Before June 2024, we did not took into account the fact that ZIM files can be on rare edge updated within a single month.

In June 2024 we started a project named ZIM Update v2 to take this into account.

This is still a WIP.

TL;DR

The period of ZIM filenames is changed from YYYY-MM to YYYY-MM[.ll], with .ll being an optional letter(s) suffix, used only when ZIM are updated within a single month.

Retention rule is updated to match requirements mentioned above (keep two very distinct versions and keep files at least 30 days).

Details

The drivers for the ZIM Update v2 are:

  • v1 approach leads to overwriting the same ZIM file with new content
  • this update is not necessarily catch by download mirrors (probably working in 99% of the situation, but no strong guarantee + hard to detect when this failed)
  • the user has no easy solution to know which version of the ZIM file he is using (complexifying support cases)
  • downloads get corrupted if the ZIM file is updated during the download - not so rare given the huge ZIM files we have and the potentially slow internet connection of our users (getting a corrupted ZIM is both boring and a concern in term of wasted time and bandwidth ; not speaking about the fact that most user might not even notice it depending on the corruption and their usage of the ZIM, downloaders are not always end-users)
  • even the imager service is impacted, potentially building images with bad (old) or corrupted ZIM content

The new approach consists in:

  • keeping the same format for period of the ZIM filename on a normal basis
  • should we publish a new version of a ZIM within a single month, the period of the ZIM filename will use a new pattern: YYYY-MM.ll where ll is one or multiple alpha letter, starting from a (for first update) to z, then aa, ab, ... (should we publish more than 26 updates in a single month ... never seen so far) and so on
  • change the ZIM files retention rules:
    • keep the last version of two ZIM files from the two last distinct months (e.g. if we have `2024-04`, `2024-04.a`, `2024-06`, `2024-06.a`, `2024-06.b`, then we keep `2024-04.a` and `2024-06.b` ; hopefully this is a scenario which will never happen, but this is the algorithm)
    • AND keep every version which is 30 days old or less

This approach seems the best compromise to:

  • not change the system on a normal basis (ZIM updates within a single month are expected to be very rare)
  • make proheminent the fact that a ZIM had to be updated (it has a new "thing" in its name)
  • still use something easily understandable by the user, and easy to remember, type, communicate, ...

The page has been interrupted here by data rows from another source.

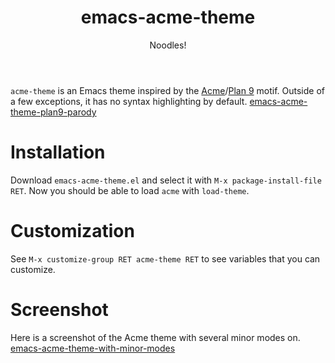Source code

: #+TITLE: emacs-acme-theme
#+AUTHOR: Noodles!

~acme-theme~ is an Emacs theme inspired by the [[http://acme.cat-v.org/][Acme]]/[[http://doc.cat-v.org/plan_9/][Plan 9]] motif.
Outside of a few exceptions, it has no syntax highlighting by default.
[[./screenshot-1.png][emacs-acme-theme-plan9-parody]]
* Installation
Download ~emacs-acme-theme.el~ and select it with ~M-x package-install-file RET~.
Now you should be able to load ~acme~ with ~load-theme~.
* Customization
See ~M-x customize-group RET acme-theme RET~ to see variables that you
can customize.
* Screenshot
Here is a screenshot of the Acme theme with several minor modes on.
[[./screenshot-2.png][emacs-acme-theme-with-minor-modes]]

We considered that we do not want to:

  • add information about the day when the ZIM has been built inside the period of the ZIM filename
    • this information is not easy to grab for the user, potentially adding more confusion
    • this information is not sufficient to ensure conflict will not happen anymore (we can theoretically rebuild the same ZIM twice in a single day when a problem is quickly detected)
  • add a shortened version of the ZIM UUID instead of a letter suffix
    • this approach could make sense but seems less elegant
    • we considered this might be more difficult to read and this does not provide ordering of the ZIM produced

Expected impact of ZIM update v2

For mirror owners, the impact is expected to be minor, we very rarely rebuild the same ZIM within a single month, so impact on bandwidth / storage is going to be very small.

Mirroring software (mirrorbrain) is not impacted at all.

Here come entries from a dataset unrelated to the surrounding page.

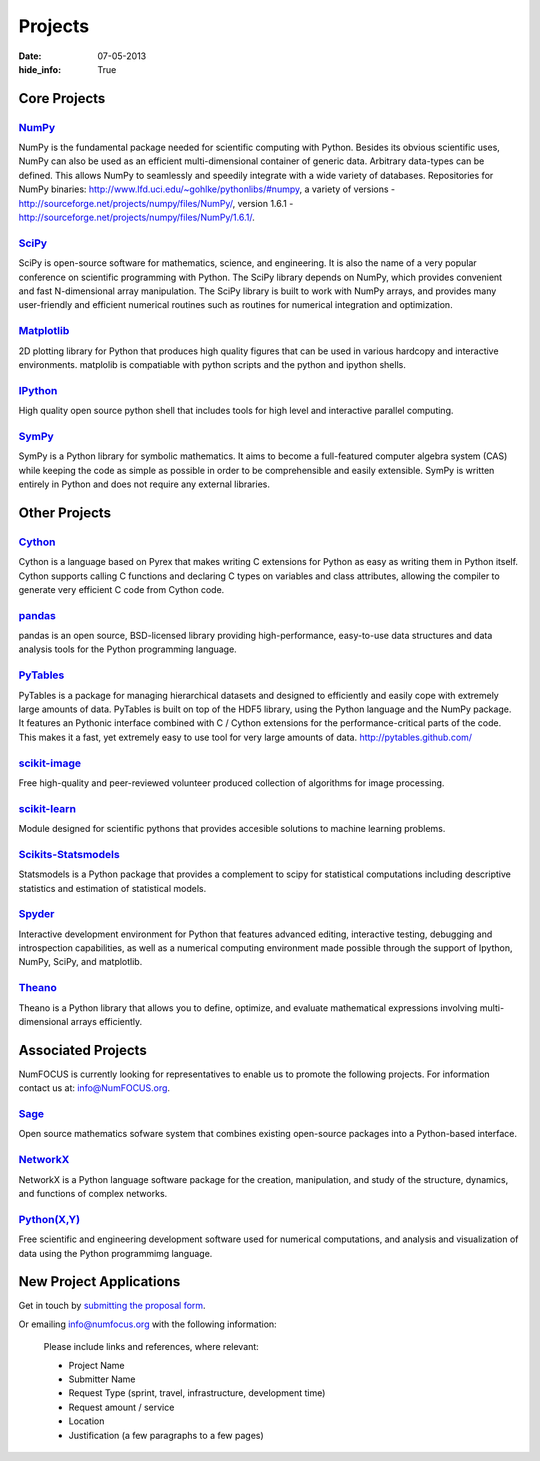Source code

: Projects
########
:date: 07-05-2013
:hide_info: True

Core Projects
=============

`NumPy`_
------------
.. image:: images/NumPY.png
    :height: 75px
    :alt: NumPy logo

NumPy is the fundamental package needed for scientific computing with Python.
Besides its obvious scientific uses, NumPy can also be used as an efficient
multi-dimensional container of generic data. Arbitrary data-types can be
defined. This allows NumPy to seamlessly and speedily integrate with a wide
variety of databases.
Repositories for NumPy binaries:
`http://www.lfd.uci.edu/~gohlke/pythonlibs/#numpy`_,
a variety of versions - `http://sourceforge.net/projects/numpy/files/NumPy/`_,
version 1.6.1 - `http://sourceforge.net/projects/numpy/files/NumPy/1.6.1/`_.


`SciPy`_
--------
.. image:: images/scipy.png
    :height: 75px
    :alt: SciPy logo

SciPy is open-source software for mathematics, science, and engineering. It is
also the name of a very popular conference on scientific programming with
Python. The SciPy library depends on NumPy, which provides convenient and fast
N-dimensional array manipulation. The SciPy library is built to work with NumPy
arrays, and provides many user-friendly and efficient numerical routines such
as routines for numerical integration and optimization.

`Matplotlib`_
--------------
.. image:: images/matplotlib.png
    :alt: Matplotlib logo
    :height: 75px

2D plotting library for Python that produces high quality figures that can be
used in various hardcopy and interactive environments. matplolib is
compatiable with python scripts and the python and ipython shells.

`IPython`_
--------------
.. image:: images/ipython.png
    :alt: IPython logo
    :height: 70px

High quality open source python shell that includes tools for high level and
interactive parallel computing.

`SymPy`_
------------
.. image:: images/SymPy2.jpg
    :alt: SymPy logo
    :height: 75px

SymPy is a Python library for symbolic mathematics. It aims to become a
full-featured computer algebra system (CAS) while keeping the code as simple as
possible in order to be comprehensible and easily extensible. SymPy is written
entirely in Python and does not require any external libraries.



Other Projects
==============

`Cython`_
-------------
.. image:: images/cython.png
    :alt: Cython logo
    :height: 75px

Cython is a language based on Pyrex that makes writing C extensions for Python
as easy as writing them in Python itself. Cython supports calling C functions
and declaring C types on variables and class attributes, allowing the compiler
to generate very efficient C code from Cython code.


`pandas`_
-------------
.. image:: images/pandas.png
    :alt: Pandas logo
    :height: 75px

pandas is an open source, BSD-licensed library providing high-performance,
easy-to-use data structures and data analysis tools for the Python programming
language.


`PyTables`_
---------------
.. image:: images/logo-pytables-small.png
    :alt: PyTables logo
    :height: 75px

PyTables is a package for managing hierarchical datasets and designed to
efficiently and easily cope with extremely large amounts of data. PyTables is
built on top of the HDF5 library, using the Python language and the NumPy
package. It features an Pythonic interface combined with C / Cython extensions
for the performance-critical parts of the code.  This makes it a fast, yet
extremely easy to use tool for very large amounts of data.
http://pytables.github.com/


`scikit-image`_
-------------------
.. image:: images/scikitsimage.png
    :height: 75px
    :alt: Scikit-Image logo

Free high-quality and peer-reviewed volunteer produced collection of algorithms
for image processing.


`scikit-learn`_
-------------------
.. image:: images/scikitslearn.png
    :alt: Scikit-learn logo
    :height: 75px

Module designed for scientific pythons that provides accesible solutions to
machine learning problems.


`Scikits-Statsmodels`_
--------------------------
.. image:: images/scikits.png
    :alt: Scikits-Statsmodels logo
    :height: 75px

Statsmodels is a Python package that provides a complement to scipy for
statistical computations including descriptive statistics and estimation of
statistical models.


`Spyder`_
-------------
.. image:: images/spyder.png
    :alt: Spyder logo
    :height: 75px

Interactive development environment for Python that features advanced editing,
interactive testing, debugging and introspection capabilities, as well as a
numerical computing environment made possible through the support of Ipython,
NumPy, SciPy, and matplotlib.


`Theano`_
-------------
.. image:: images/theano_logo_allblue_200x46.png
    :alt: Theano logo
    :height: 50px

Theano is a Python library that allows you to define, optimize, and evaluate
mathematical expressions involving multi-dimensional arrays efficiently.


Associated Projects
===================
NumFOCUS is currently looking for representatives to enable us to promote the
following projects.  For information contact us at: `info@NumFOCUS.org`_.


`Sage`_
-------
.. image:: images/sage.png
    :alt: Sage logo
    :height: 75px

Open source mathematics sofware system that combines existing open-source
packages into a Python-based interface.


`NetworkX`_
------------
NetworkX is a Python language software package for the creation, manipulation,
and study of the structure, dynamics, and functions of complex networks.


`Python(X,Y)`_
---------------
.. image:: images/pythonxy.png
    :alt: Python(X,Y) logo
    :height: 75px

Free scientific and engineering development software used for numerical
computations, and analysis and visualization of data using the Python
programmimg language.

.. _project-proposal:

New Project Applications
========================
Get in touch by `submitting the proposal form`_.

Or emailing info@numfocus.org with the following information:

    Please include links and references, where relevant:

    * Project Name
    * Submitter Name
    * Request Type (sprint, travel, infrastructure, development time)
    * Request amount / service
    * Location
    * Justification (a few paragraphs to a few pages)


.. _`submitting the proposal form`: mailto:info@numfocus.org?subject=Project%20proposal&body=Please%20include%20links%20and%20references%2C%20where%20relevant%3A%0A%0A*%20Project%20Name%0A%0A*%20Submitter%20Name%0A%0A*%20Request%20Type%20(sprint%2C%20travel%2C%20infrastructure%2C%20development%20time)%0A%0A*%20Request%20amount%20%2F%20service%0A%0A*%20Location%0A%0A*%20Justification%20(a%20few%20paragraphs%20to%20a%20few%20pages)
.. _NumPy: http://numpy.scipy.org/
.. _SciPy: http://www.scipy.org/
.. _Matplotlib: http://matplotlib.sourceforge.net/
.. _IPython: http://ipython.org/
.. _SymPy: http://SymPy.org/en/index.html

.. _`http://www.lfd.uci.edu/~gohlke/pythonlibs/#numpy`: http://www.lfd.uci.edu/~gohlke/pythonlibs/#numpy
.. _`http://sourceforge.net/projects/numpy/files/NumPy/`: http://sourceforge.net/projects/numpy/files/NumPy/
.. _`http://sourceforge.net/projects/numpy/files/NumPy/1.6.1/`: http://sourceforge.net/projects/numpy/files/NumPy/1.6.1/

.. _Cython: http://cython.org/
.. _pandas: http://pandas.pydata.org/
.. _PyTables: http://pytables.github.com/
.. _scikit-image: http://scikit-image.org/
.. _scikit-learn: http://scikit-learn.org/stable/
.. _Scikits-Statsmodels: http://scikits.appspot.com/statsmodels
.. _Spyder: http://code.google.com/p/spyderlib/
.. _Theano: http://deeplearning.net/software/theano/#

.. _info@NumFOCUS.org: mailto:info@NumFOCUS.org

.. _Sage: http://www.sagemath.org/
.. _NetworkX: http://networkx.lanl.gov/
.. _Python(X,Y): http://code.google.com/p/pythonxy/wiki/Welcome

For scrapers, impact is null, we will take care of the renaming at upload time since the system needs to know which ZIM already exists, scrappers have no idea about it.

Zimfarm uploader will be modified to properly rename the uploaded file on-the-fly when a conflict is detected.

Library management tooling will be modified to cleanup old ZIMs according to the new retention rule

For other management software (rest of the Zimfarm, imager service, hotspot tooling, offspot/metrics, ...) and for all ZIM readers, we will need to check if the new naming convention is causing problems and/or if special care should be taken to download the updated version once available.